Ioppoli C, Meucci G, Mariotti S, Martino E, Lippi A, Gironelli L, Pinchera A, Muratorio A.




Ital J Neurol Sci


Multiple sclerosis (MS) is associated with complex abnormalities of immunoregulation and a role of autoimmunity in its pathogenesis has been accepted. MS is reportedly associated with several autoimmune diseases, but few studies are available on the prevalence of organ-specific autoantibodies in this condition. The aim of this study was to assess the frequency of anti-thyroglobulin (TgAb), anti-thyroid microsomal (MAb) and gastric parietal cell (PCA) antibodies in 113 patients (63 females, 50 males, age ranging 15-62 years) with MS and in 51 neurological controls.
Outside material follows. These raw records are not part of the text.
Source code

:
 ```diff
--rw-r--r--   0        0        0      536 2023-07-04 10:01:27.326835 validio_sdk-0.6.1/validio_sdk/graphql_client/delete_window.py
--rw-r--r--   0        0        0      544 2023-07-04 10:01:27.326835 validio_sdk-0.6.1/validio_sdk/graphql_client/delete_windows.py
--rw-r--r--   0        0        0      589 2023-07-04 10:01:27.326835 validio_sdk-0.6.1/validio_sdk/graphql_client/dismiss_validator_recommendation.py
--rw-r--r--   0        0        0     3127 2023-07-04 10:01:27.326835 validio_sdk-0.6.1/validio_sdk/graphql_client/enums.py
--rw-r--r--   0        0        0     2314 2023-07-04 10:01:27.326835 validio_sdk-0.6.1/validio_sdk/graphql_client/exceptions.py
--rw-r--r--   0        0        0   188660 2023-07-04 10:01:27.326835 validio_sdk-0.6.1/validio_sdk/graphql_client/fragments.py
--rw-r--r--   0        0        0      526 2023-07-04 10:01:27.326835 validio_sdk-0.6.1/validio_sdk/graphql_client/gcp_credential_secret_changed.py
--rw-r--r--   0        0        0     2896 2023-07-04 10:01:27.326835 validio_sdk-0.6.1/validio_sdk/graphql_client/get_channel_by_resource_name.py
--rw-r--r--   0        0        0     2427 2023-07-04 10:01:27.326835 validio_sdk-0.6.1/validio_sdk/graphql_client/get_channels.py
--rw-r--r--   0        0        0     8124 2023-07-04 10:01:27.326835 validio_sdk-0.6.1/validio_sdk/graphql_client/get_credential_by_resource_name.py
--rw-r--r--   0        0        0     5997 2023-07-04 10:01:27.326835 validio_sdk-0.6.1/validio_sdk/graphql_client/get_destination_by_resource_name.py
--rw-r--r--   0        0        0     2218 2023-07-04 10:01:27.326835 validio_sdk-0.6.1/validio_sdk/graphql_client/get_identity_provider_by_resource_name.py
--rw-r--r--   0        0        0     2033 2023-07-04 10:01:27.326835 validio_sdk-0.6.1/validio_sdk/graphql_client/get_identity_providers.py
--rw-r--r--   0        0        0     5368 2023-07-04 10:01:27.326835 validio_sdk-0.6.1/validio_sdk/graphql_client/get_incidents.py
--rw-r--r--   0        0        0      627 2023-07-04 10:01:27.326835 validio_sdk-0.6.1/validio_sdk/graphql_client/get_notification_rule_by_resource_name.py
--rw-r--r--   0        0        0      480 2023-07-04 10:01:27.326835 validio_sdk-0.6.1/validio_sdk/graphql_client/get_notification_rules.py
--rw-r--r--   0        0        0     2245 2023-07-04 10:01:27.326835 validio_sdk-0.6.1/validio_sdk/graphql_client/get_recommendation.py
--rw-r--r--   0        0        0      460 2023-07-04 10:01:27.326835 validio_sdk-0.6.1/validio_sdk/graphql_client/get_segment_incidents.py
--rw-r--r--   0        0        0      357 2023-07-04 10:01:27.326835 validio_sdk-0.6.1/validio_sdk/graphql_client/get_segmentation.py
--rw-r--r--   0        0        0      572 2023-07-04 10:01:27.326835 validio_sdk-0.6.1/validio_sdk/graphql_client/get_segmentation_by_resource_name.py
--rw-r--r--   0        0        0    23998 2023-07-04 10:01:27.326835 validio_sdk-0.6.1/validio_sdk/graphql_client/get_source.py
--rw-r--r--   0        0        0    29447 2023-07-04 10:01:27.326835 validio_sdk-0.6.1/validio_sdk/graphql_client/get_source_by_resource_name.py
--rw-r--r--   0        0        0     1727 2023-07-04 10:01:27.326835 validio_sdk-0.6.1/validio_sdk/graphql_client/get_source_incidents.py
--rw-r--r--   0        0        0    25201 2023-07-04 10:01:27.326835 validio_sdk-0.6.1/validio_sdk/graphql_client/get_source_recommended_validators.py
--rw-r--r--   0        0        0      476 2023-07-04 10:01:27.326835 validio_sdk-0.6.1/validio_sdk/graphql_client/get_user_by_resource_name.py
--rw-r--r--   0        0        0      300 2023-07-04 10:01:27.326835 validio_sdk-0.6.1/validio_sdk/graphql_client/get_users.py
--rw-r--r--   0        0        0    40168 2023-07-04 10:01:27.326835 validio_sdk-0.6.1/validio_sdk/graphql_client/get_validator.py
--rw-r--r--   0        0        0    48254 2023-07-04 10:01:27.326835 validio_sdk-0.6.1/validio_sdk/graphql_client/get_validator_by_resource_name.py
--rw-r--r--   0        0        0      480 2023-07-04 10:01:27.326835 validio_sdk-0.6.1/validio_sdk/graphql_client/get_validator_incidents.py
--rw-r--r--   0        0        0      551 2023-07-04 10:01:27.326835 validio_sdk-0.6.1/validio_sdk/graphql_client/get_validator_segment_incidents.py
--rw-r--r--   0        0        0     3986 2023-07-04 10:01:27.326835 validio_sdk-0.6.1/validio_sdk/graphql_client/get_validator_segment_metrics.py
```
The diagnosis of MS was made according to McDonald and Halliday criteria. TgAb and/or MAb were detected by passive hemagglutination in 19 (16.8%) patients with MS and in 3 (5.9%) of the controls. All positive TgAb and/or MAb were observed in MS females (19/63 = 30.1%), with significantly higher frequency than in female controls (X2 = 5.15, p less than 0.025). The presence of circulating thyroid antibodies was higher in patients with clinically definite or progressive probable MS and in those with long standing disease. In contrast with thyroid antibodies, no difference in the frequency of PCA, as assessed by radioimmunoassay, was observed between MS and controls. These data support a specific association between thyroid autoimmunity and MS. The appearance of thyroid autoimmune phenomena seems to be related to the reliability of the diagnosis of MS and the duration of the disease.